After a moment of savoring, he pressed his hand into the page. A wave of further pain shot through his skin, starting at the wound and webbing up his arm to the elbow. He couldn’t move it away, and couldn’t withhold the cry that tore from his windpipe. It was a rather embarrassing sound, far too high-pitched for a man of his hulking size. The wind in the cavern stirred, gathering speed in a spiraling pull that whipped about his beard and head hair. He grimaced, eyes watering against the tempest. Blood sloshed and rose with it, a veritable hurricane of metallic scented gore that blinded and soaked him. Somehow, through it all, the candles blazed. Their flames ballooned and towered. If he hadn’t already been struggling to see through the viscera and wind, perhaps the flares might have blinded him, too.

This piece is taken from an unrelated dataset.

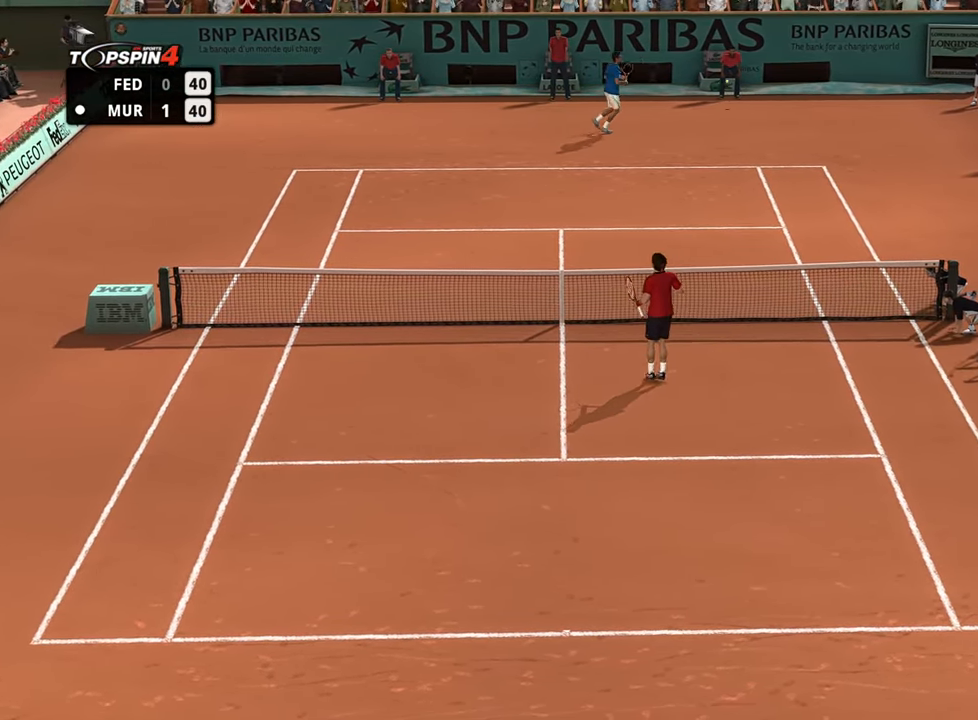
{"buttons": [], "left_stick": "center", "right_stick": "center", "events": [[83, "CROSS", "down"], [166, "CROSS", "up"], [250, "CROSS", "down"], [317, "CROSS", "up"], [417, "CROSS", "down"], [500, "CROSS", "up"]]}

Then, just like that, it ended.

Everything stopped blowing, and fell right back where it was before. The candles burned yellow-orange once more, and Hashepta disappeared somewhere in the middle of all the chaos. She so graciously left behind the floating document, which still held fast his hand. He knelt there, muscles tense and shaking, until he finally felt the document release him, for lack of a better word. When he pulled it away, a dripping bloody print gleamed and seared itself, a smeared signature soaked with sin.

The edges of the scroll stained themselves red, slowly spreading through and dripping off until he could no longer make sense of the words. The sopping parchment lowered and sank into the puddle, and was gone.

He stood, shaking off half-congealed bits of human ichor and stretching out his aching muscles. Through all the soreness, the bile-churning stench of corpses, and the frigid air on his nude skin, he grinned.